Les jeunes qui ont fait des études, soit ils sont partis et ils ne reviennent pas, soit ils ne sortent pas dans la rue, donc on ne les voit pas. Certains autres étaient trop intellectuels et militants. Ils étaient dans un militantisme pro-palestinien, pro-arabe, soit de gauche, soit anti-libéral. Il n'y a pas chez eux une parole spontanée, aussi fraîche. Évidemment, j'en ai interviewé quelques-uns mais ce sont des interviews qu'on a dû enlever parce qu'elles étaient trop cérébrales. Elles donnaient l’impression qu'ils voulaient faire passer un message coûte que coûte, quelle que soit la question. Ils passent souvent pour des donneurs de leçons. Et puis c'est difficile de rencontrer beaucoup de jeunes, de fixer des rendez-vous. Ils ne viennent pas. Quand j'allais au quartier, je me posais avec ma caméra et j'attendais. Autre chose : dans tous mes films, vous verrez, je n'interviewe jamais de "spécialiste". Je me méfie des intellos, je me méfie du langage trop bien manié, qui n'a plus de sens. J'en reviens toujours aux gens simples qui racontent leur vécu sans se soucier de l’image. Les intellectuels, sauf à deux trois exceptions près, et les journalistes ne sortent rien de nouveau. Ce sont des suiveurs.

En quoi votre documentaire se distingue-t-il des autres documentaires que vous avez pu voir sur les quartiers populaires ?

J'ai mis les pieds dans le plat en parlant du problème religieux et culturel. C'était l'intuition que j'ai suivie car j'avais l'impression que ce n'était pas représenté ailleurs. Les films se répètent toujours : soit il y a un caractère raciste en montrant le mauvais comportement des gens de quartiers, soit ils les présentent comme des victimes, en montrant qu'ils passent leur temps à se plaindre des policiers et de l'emploi. Ce sont les deux discours qui alternent d'une chaîne de télévision à l'autre.

J'ai franchi les lignes du politiquement correct français. J'ai parlé du tabou du religieux pour permettre aux gens de dire ce qu'ils ont sur le cœur. C'est alors que j'ai compris que pour les gens du Mirail la religion est très intime. Clams m'a expliqué : "Touchez pas à l'islam, c'est le seul truc qu'on a, à nous, que vous ne nous avez pas apporté, qu'on a gardé avec nous, qui nous sauve, qui nous permet de tenir. Quand vous touchez à ça, vous nous violez tous !" Il faut comprendre et respecter ça pour recréer du lien.
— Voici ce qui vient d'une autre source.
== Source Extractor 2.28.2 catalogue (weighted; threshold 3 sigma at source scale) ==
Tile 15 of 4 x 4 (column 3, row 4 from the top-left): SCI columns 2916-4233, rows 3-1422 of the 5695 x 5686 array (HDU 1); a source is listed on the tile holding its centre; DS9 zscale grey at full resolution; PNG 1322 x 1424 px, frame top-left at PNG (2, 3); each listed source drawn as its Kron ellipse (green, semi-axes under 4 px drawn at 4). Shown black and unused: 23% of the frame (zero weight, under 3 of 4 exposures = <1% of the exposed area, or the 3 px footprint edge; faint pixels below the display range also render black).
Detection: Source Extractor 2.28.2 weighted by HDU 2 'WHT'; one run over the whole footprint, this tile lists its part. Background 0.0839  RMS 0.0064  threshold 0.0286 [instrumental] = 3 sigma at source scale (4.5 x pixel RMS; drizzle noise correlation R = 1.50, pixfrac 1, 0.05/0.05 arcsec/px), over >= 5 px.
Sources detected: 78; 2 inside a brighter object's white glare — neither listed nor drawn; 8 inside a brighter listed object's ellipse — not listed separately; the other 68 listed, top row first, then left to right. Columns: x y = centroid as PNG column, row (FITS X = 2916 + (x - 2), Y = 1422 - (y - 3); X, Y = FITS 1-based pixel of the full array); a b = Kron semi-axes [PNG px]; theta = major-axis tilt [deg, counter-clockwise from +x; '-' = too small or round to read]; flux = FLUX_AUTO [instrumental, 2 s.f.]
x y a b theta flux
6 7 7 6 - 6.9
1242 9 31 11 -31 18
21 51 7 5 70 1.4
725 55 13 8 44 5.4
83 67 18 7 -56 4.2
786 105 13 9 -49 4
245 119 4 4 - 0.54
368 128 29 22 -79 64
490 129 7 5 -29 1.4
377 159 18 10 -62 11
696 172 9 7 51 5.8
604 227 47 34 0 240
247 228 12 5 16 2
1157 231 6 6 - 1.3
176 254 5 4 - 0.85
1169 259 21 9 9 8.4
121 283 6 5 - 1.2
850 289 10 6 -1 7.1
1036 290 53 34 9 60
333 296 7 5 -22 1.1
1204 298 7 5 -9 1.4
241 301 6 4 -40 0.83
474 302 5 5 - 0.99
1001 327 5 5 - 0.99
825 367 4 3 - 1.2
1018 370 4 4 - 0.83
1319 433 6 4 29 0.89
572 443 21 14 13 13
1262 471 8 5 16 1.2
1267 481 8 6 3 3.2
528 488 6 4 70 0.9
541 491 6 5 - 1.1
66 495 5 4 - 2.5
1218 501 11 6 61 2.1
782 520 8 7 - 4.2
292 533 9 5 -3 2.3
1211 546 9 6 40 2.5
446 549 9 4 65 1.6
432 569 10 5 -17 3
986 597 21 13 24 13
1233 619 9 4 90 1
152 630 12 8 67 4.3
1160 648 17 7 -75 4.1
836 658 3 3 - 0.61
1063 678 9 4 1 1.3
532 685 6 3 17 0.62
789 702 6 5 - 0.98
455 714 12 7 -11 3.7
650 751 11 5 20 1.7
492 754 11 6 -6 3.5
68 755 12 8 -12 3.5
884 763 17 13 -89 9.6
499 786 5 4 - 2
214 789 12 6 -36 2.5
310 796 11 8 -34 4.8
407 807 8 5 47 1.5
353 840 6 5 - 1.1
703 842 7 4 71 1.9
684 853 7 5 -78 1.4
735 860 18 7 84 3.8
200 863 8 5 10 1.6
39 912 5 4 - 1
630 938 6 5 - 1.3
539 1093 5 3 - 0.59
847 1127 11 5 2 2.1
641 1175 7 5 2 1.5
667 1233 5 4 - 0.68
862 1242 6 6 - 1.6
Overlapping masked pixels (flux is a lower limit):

Par ailleurs, comme pour tous mes films, j'ai vraiment pris le temps qu'il faut pour que la parole du film soit une parole dans laquelle ils se reconnaissent. Je montre les montages à la fin. Au final, le seul salaire qui compte pour moi, c'est quand la personne que je filme reconnaît son personnage, ses idées et ses émotions.

Quel est le sentiment ou l'idée que vous aimeriez que le téléspectateur retienne après avoir vu votre documentaire ?

Chaque film que je fais, je pars à la rencontre d’un univers que je ne connais pas, sur lequel j’ai plein de clichés et de stéréotypes. J'apprends à mieux connaître les autres. Et à travers toute ces expériences, je me transforme, j'apprends à me rapprocher des autres, à réduire ma peur des autres et à rapprocher l'humanité avec elle-même. On est dans une phase de division sous toutes ses formes, alors mon but, c'est de recréer du lien. J'aimerais que le téléspectateur vive mon expérience en "une heure et demi de film" et pas en quatre ans. Qu'il profite de cette expérience, que la transformation que je vis s'opère en lui, à sa façon.